═══ EXTRAIT DU DOCUMENT ═══
Quatrième Béatitude [1]

          Heureux ceux qui ont faim et soif de justice, car ils seront rassasiés.

l.      Si l'on en croit ceux qui sont experts en médecine, les personnes qui souffrent de l'estomac et manquent d'appétit ont toujours l'impression d'être rassasiées et repues, à cause des humeurs et des sécrétions mauvaises qui remontent dans leur estomac. Elles n'ont que dégoût pour la nourriture indispensable ; leur appétit a disparu, par suite d'une satiété trompeuse.

Si le médecin trouve un remède efficace et fait boire une potion salutaire, l'estomac se débarrasse des humeurs, l'organisme n'étant plus perturbé retrouve le goût de la nourriture indispensable. C'est un signe de santé que de se mettre à table non par nécessité mais avec appétit et plaisir.

Pourquoi cet exorde ? En progressant méthodiquement, le Verbe qui nous conduit par la main vers les degrés supérieurs de l'échelle des béatitudes, « en disposant en nos cœurs des ascensions merveilleuses » selon le mot du prophète (Ps. 83, 6), nous a fait parcourir des chemins escarpés et nous indique à présent la quatrième voie : « Heureux ceux qui ont faim et soif de justice, car ils seront rassasiés ».
═══
= CONSIGNE =
D'après le passage sur la quatrième béatitude, qu'est-ce qui constitue un signe de santé ?
═══ DONNÉES FOURNIES ═══
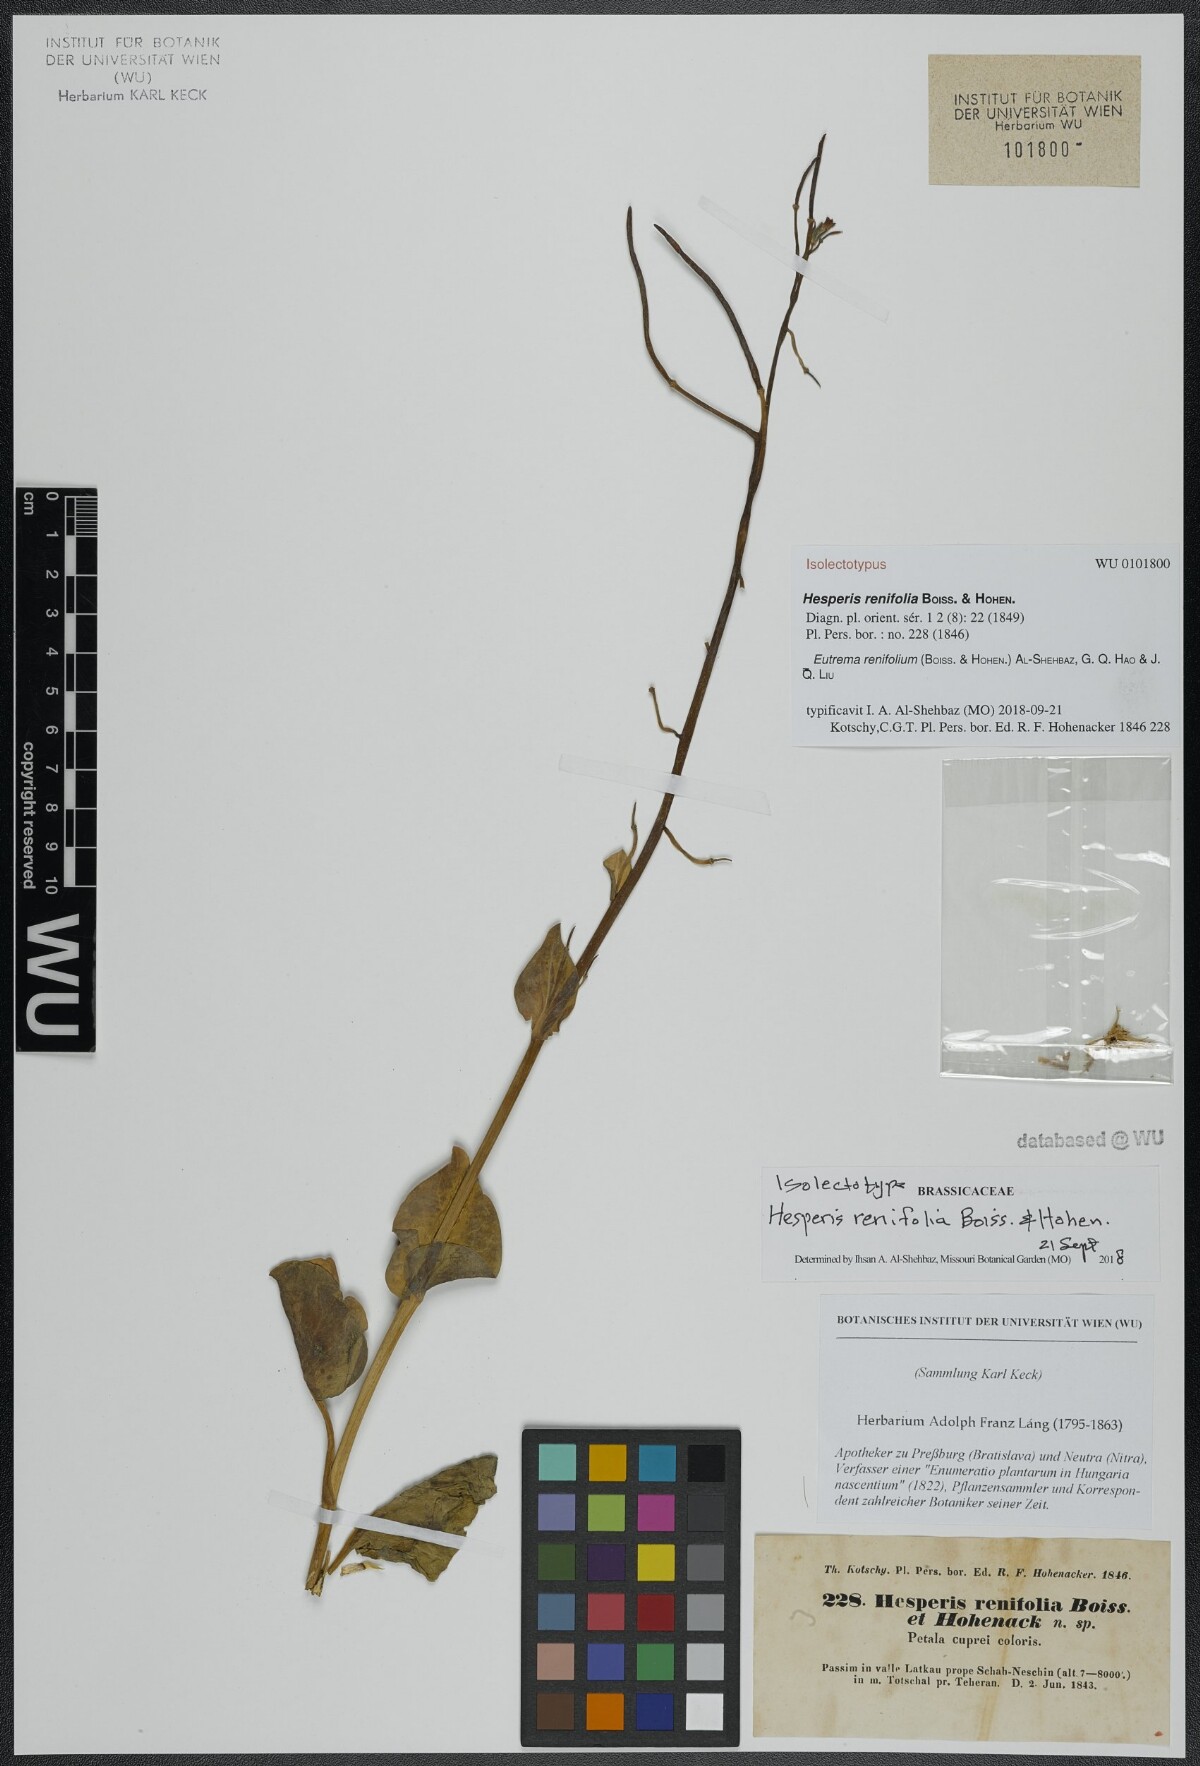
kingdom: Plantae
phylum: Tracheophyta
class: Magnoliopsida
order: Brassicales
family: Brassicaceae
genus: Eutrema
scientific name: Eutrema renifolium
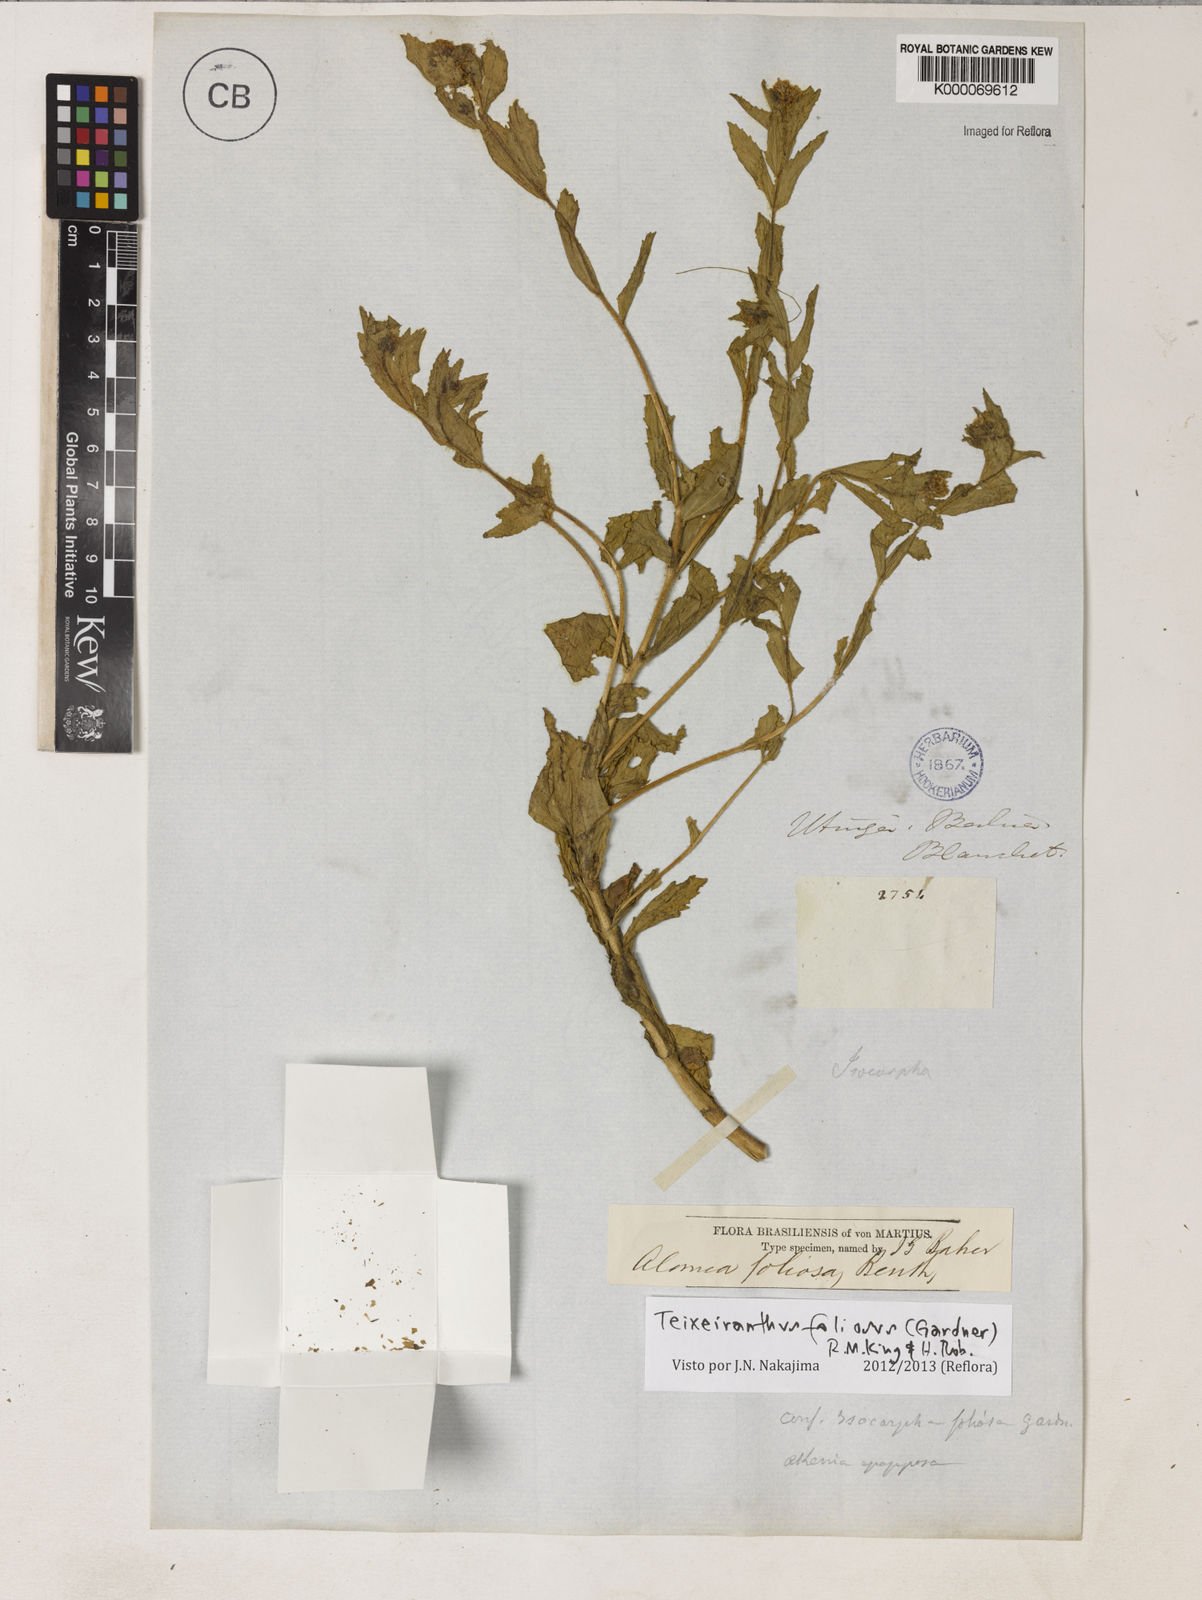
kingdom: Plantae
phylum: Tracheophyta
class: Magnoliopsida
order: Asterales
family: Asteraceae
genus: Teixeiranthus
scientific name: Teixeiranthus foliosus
═══
= RÉPONSE =
Se mettre à table non par nécessité mais avec appétit et plaisir.